__Exercise requirements__. Find the line below with "Figure 7. Scatterplots" and the line with "Table 2. The". Output them and the lines between, exactly, but not the pictures.

__Dataset records__.
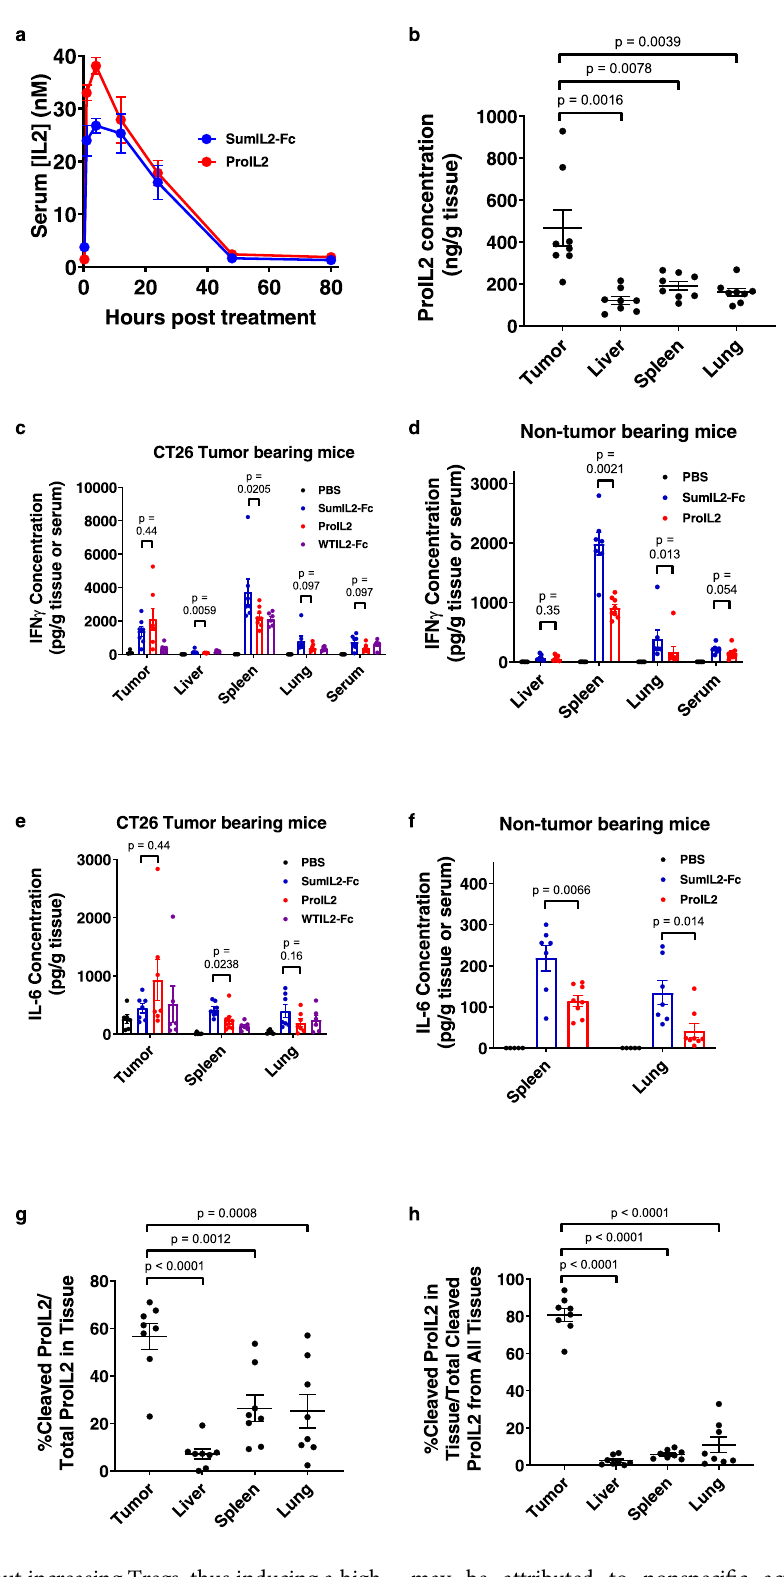
may be attributed to nonspeci fi c activation of CTLs in the periphery that ultimately circulate to the tumor and thus tumor- draining lymph nodes. These results suggest that ProIL2 induces a strong activating phenotype in the tumor microenvironment (TME), particularly a tumor-antigen-speci fi c phenotype. However, ProIL2 and SumIL2-Fc both decreased the frequency of dendritic cells in the tumor (Supplementary Fig. 7k). These in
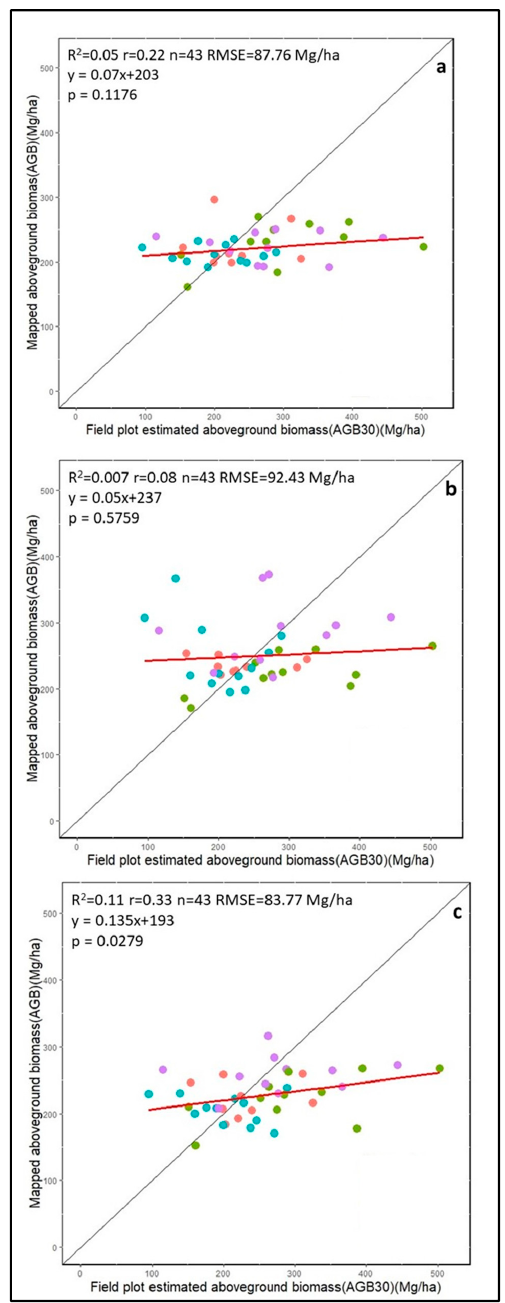
Figure 7. Scatterplots comparing the area weighted field plot above ground biomass (AGB 30 ) (Equation (3)) with the corresponding 30 m aboveground biomass (Figure 6) derived from the 30 m predicted dominant forest canopy height maps generated using ( a ) the dry season July 14th 2013 Landsat-8 OLI image, ( b ) the wet season December 8th 2014 Landsat-8 OLI image, and ( c ) both images. The dots are color coded by which one-hectare field plot the AGB 30 were derived from.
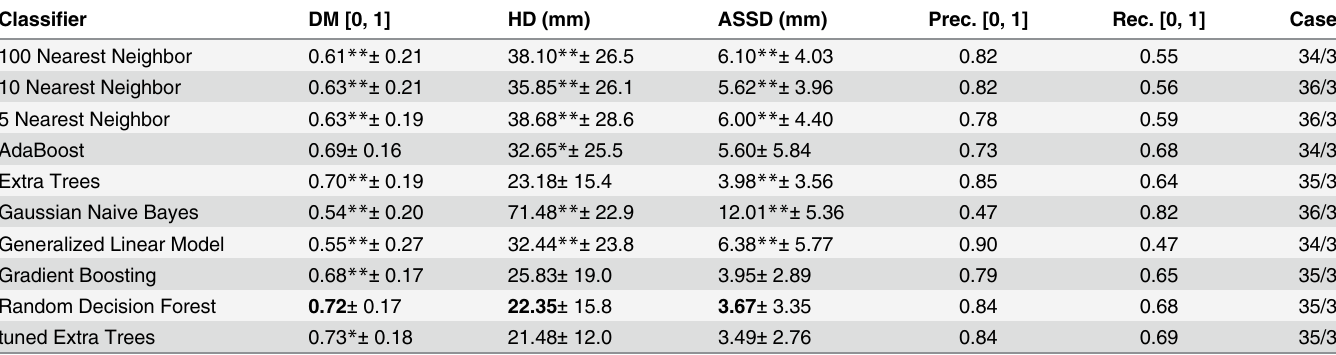
Table 3. Besteffort scenario.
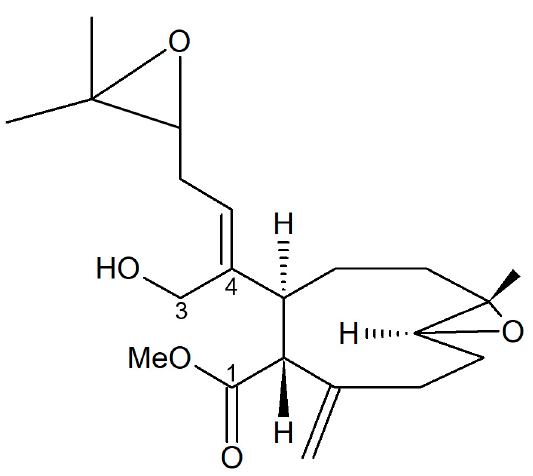
Figure 21. Structure of the diterpene extracted from X. elongata [85].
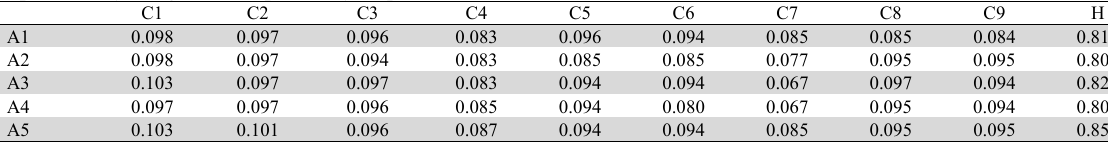
Exponentially weighted comparability sequence for the measures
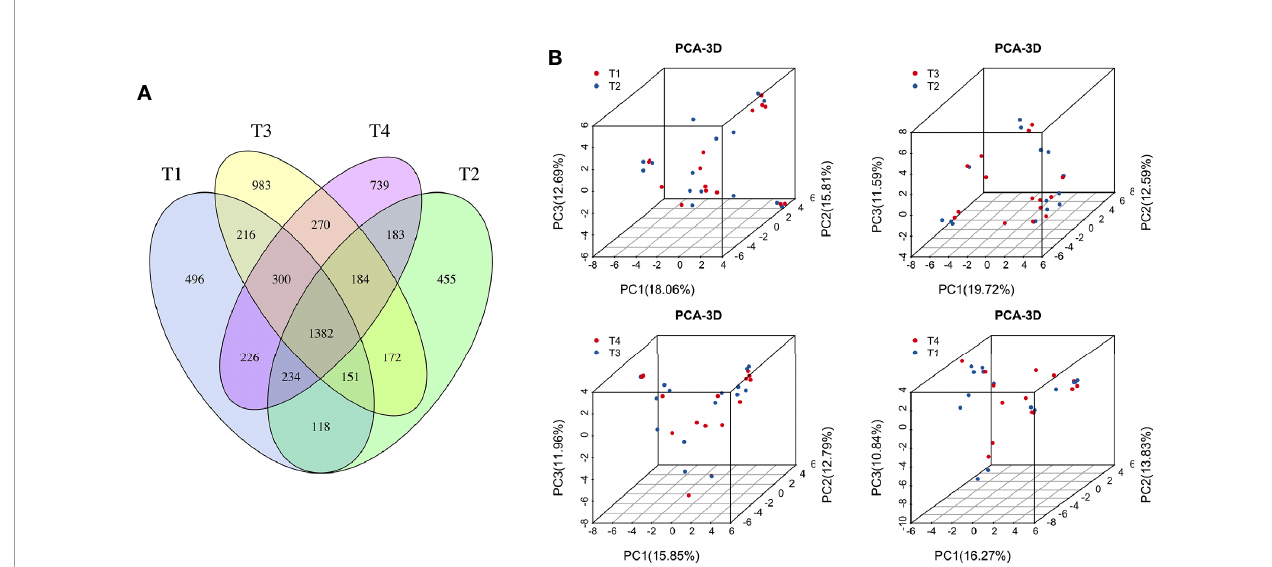
FIGURE 2 | (A) Venn diagram for the integration among the four time points of patient samples. (B) 3D scatter plot of PCA results for comparison among four time points of patient samples (T1 vs T2, T3 vs T2, T4 vs T3, and T4 vs T1). T1, the fi rst time point sample; T2, the second time point sample; T3, the third time point sample; T4, the fourth time point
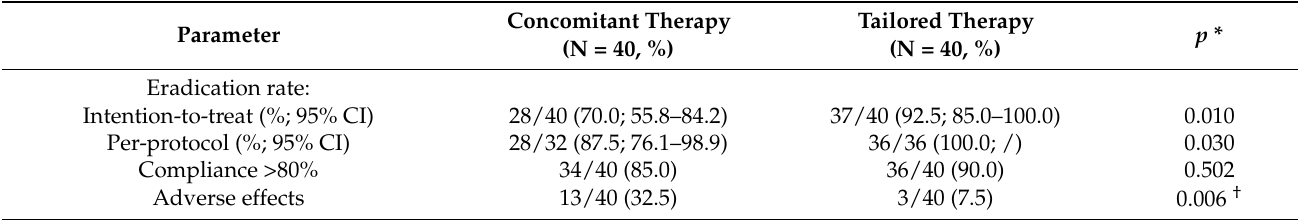
Table 2. The clinical outcomes of the study population.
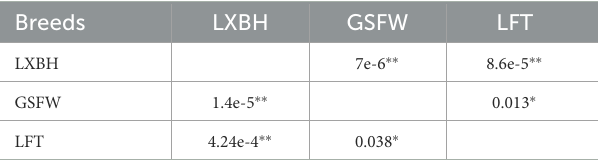
Results below the diagonal line represent the Chi-square test of genotype frequency for each sheep breed; Results above the diagonal line represent the Chi-square test of allele frequency foreachsheepbreed. ∗ P < 0.05, ∗∗ P < 0.01.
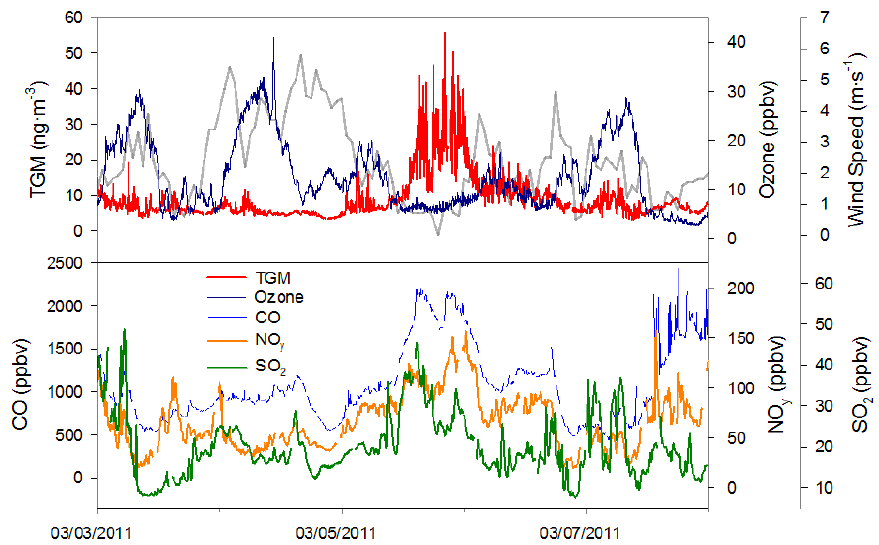
Figure 15. Time series of TGM, O 3 March 2011 through 7 March 2011. This represents episode #5 in Table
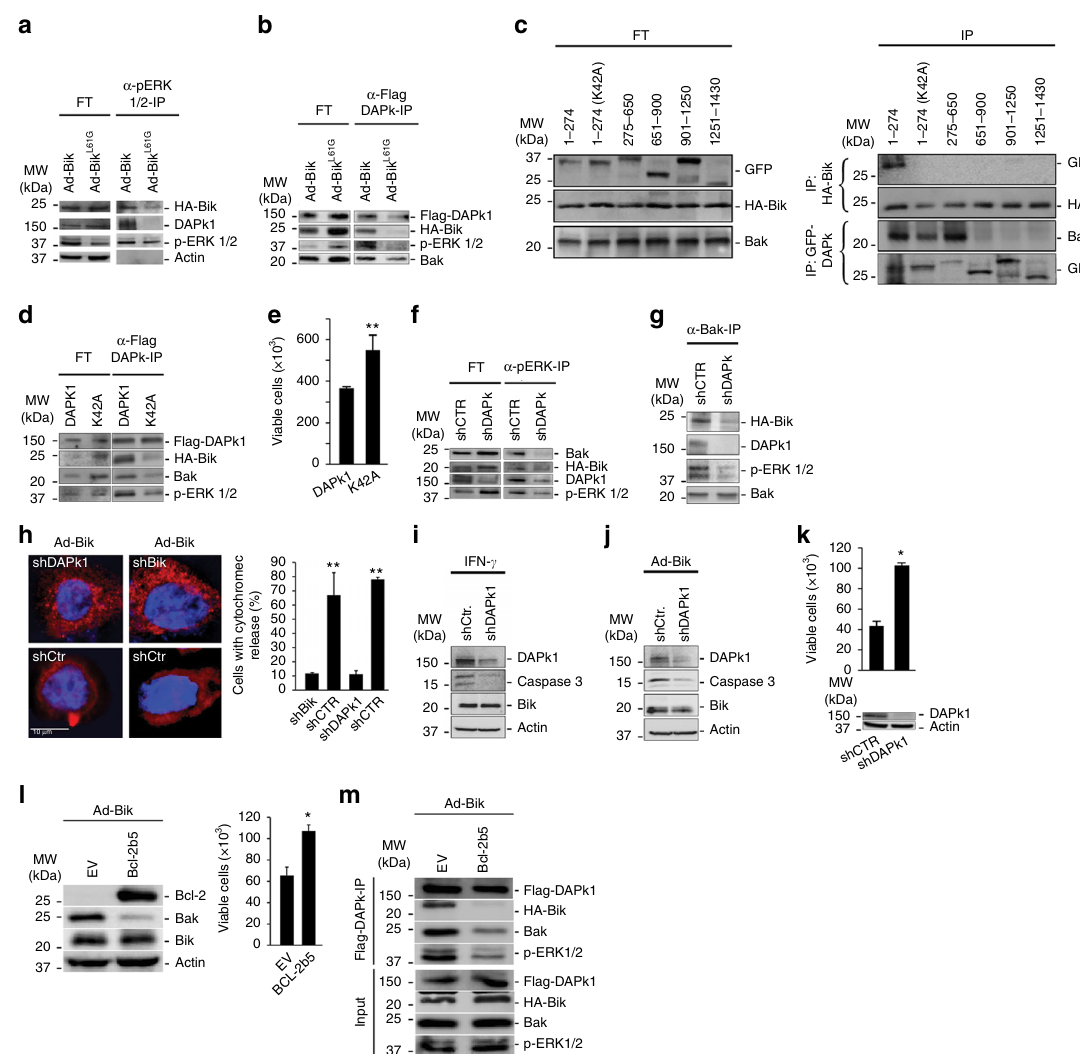
Fig. 3 DAPk1 facilitates Bik-induced cell death by forming a complex with Bik, ERK1/2 and Bak. a Protein lysates from HAECs 24 h after infection with HA- Ad-Bik or HA-Ad-Bik L61G were immunoprecipitated with anti-pERK1/2 antibodies. The fl ow through (FT) and the immunoprecipitates (IPs) were probed with antibodies to HA, DAPK1, p-ERK1/2, and ERK1/2 by western blotting. b 293T cells were transfected with Flag-DAPk1 and 48 h later infected with 100 MOI HA-Ad-Bik or HA-Ad-Bik L61G . After 24 h, protein lysates were immunoprecipitated with α -Flag antibodies and the FT and IP were probed for activated Bak, HA, and ERK1/2 by western blotting. c 293T cells transfected with various GFP-tagged DAPk1 deletions constructs, infected with HA-Ad-Bik, and subjected to immunoprecipitation using anti-HA or anti-GFP antibodies. The fl ow through (FT) and the IPs were probed for GFP, HA, activated Bak. d Mutation of Lys42 in the kinase domain of DAPk1 diminishes Bik – Bak – DAPk1 – ERK1/2 interaction. 293T cells were transfected with Flag-DAPk1 or Flag- DAPK1 K42A and 48 h later infected with 100 MOI HA-Ad-Bik. Protein lysates were immunoprecipitated using α -Flag antibodies and the FT and IP were probed for Flag, HA, Bak, and ERK1/2 by western blotting. e Cell viability of 293T cells transfected with Flag-DAPk1 or Flag-DAPK1 K42A was analyzed by trypan blue assay. f , g Knockdown of DAPk1 suppresses the interaction between Bak, Bik, and ERK1/2. Protein lysates from HAECs stably expressing shCtr or shDAPk1 were infected with HA-Ad-Bik and immunoprecipitated using anti-pERK1/2 f or anti-active Bak (Ab1) g antibodies. The FT and IPs were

__Solution__.
Figure 7. Scatterplots comparing the area weighted field plot above ground biomass (AGB 30 ) (Equation (3)) with the corresponding 30 m aboveground biomass (Figure 6) derived from the 30 m predicted dominant forest canopy height maps generated using ( a ) the dry season July 14th 2013 Landsat-8 OLI image, ( b ) the wet season December 8th 2014 Landsat-8 OLI image, and ( c ) both images. The dots are color coded by which one-hectare field plot the AGB 30 were derived from.
Table 3. Besteffort scenario.
Figure 21. Structure of the diterpene extracted from X. elongata [85].
Exponentially weighted comparability sequence for the measures
FIGURE 2 | (A) Venn diagram for the integration among the four time points of patient samples. (B) 3D scatter plot of PCA results for comparison among four time points of patient samples (T1 vs T2, T3 vs T2, T4 vs T3, and T4 vs T1). T1, the fi rst time point sample; T2, the second time point sample; T3, the third time point sample; T4, the fourth time point
Table 2. The clinical outcomes of the study population.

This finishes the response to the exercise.